Much like alcoholism and drug addiction, sex addiction is a serious and harmful condition resulting in significant suffering for the addict and the addict’s family. The condition is treatable: addicts and their families do find recovery.

The perception of sex addiction today is akin in many ways to the perception of alcoholism prior to the 1930s.  At that time, alcoholism was considered a moral failure, and often the only “help” provided to alcoholics was commitment to mental institutions. In the 1930s, however, Alcoholics Anonymous was formed.  Shortly thereafter, the Minnesota Model of Treatment for alcoholism was developed.  Alcoholism gradually came to be recognized as a diagnosable and treatable medical condition. Today, for the most part, alcoholism no longer is perceived of as a moral weakness but as a disease for which effective treatment is available. Similarly, sex addiction is not a weakness of character: sex addicts are not “bad” people who lack a moral compass.  In fact, in most areas of their lives they are highly ethical – valuing integrity and justice. They are as perplexed and frustrated with themselves as others are about the nature of their behavior in the sexual area. Sex addicts suffer from addiction in many of the same ways that alcoholics suffer from their disease. In the 1980s, Dr. Patrick Carnes began studying and writing about sex addiction.  Since then, sex addiction has been recognized increasingly as a devastating, compulsive disease that over time impacts multiple aspects of an addict’s life.  (For more about sexual compulsivity as addiction, go to SEX ADDICTION DEFINED). Among the behaviors engaged in by sex addicts are:
  • repeated use of pornography
  • virtual sex through on-line chat rooms, instant messaging, etc.
  • phone sex
  • paying for sex through escort services and other forms of prostitution
  • cruising for sex
  • sex with anonymous partners
  • affairs
  • sex with coworkers, family friends, family members
  • compulsive masturbation
  • serial monogamy – a history of short-lived, romantic, sexual relationships
  • sexual fetishes

Of course, most sex addicts do not engage in all of these behaviors.  Some engage in only one form of destructive sexual behavior.  What is important in determining if one is addicted to sex is whether the behavior is compulsive – that is, is the person able to stop the behavior on his/her own for an extended period of time without going through intense struggle, without obsessing about the behavior,  and without replacing the behavior with another addictive-type behavior?
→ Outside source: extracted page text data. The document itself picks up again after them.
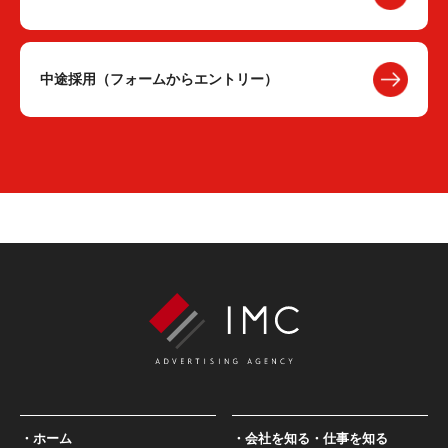
中途採用（フォームからエントリー）
ホーム
会社を知る・仕事を知る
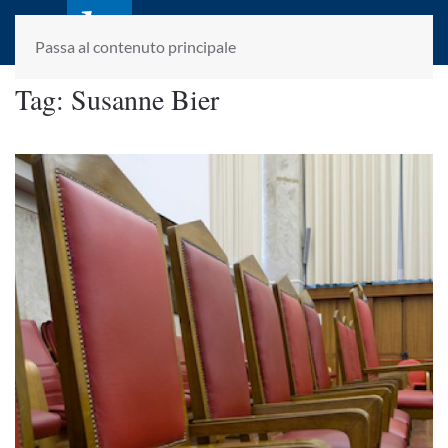
laletteraturaenoi.it
fondato da Romano Luperini
Passa al contenuto principale
Tag:
Susanne Bier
There is no such thing as a typical sex addict. Most of the people who find their way into treatment with us are not sexual predators, nor are they “perverted” as the mass media may portray a sex addict.  Rather, they are men and women who in many ways seem to have it all together.  Most are solidly in the middle-class or are well-off financially.  Yet each of them has a secret which has gnawed away at them for years, which has been a source of deep suffering for them, and for which they are almost desperately seeking help.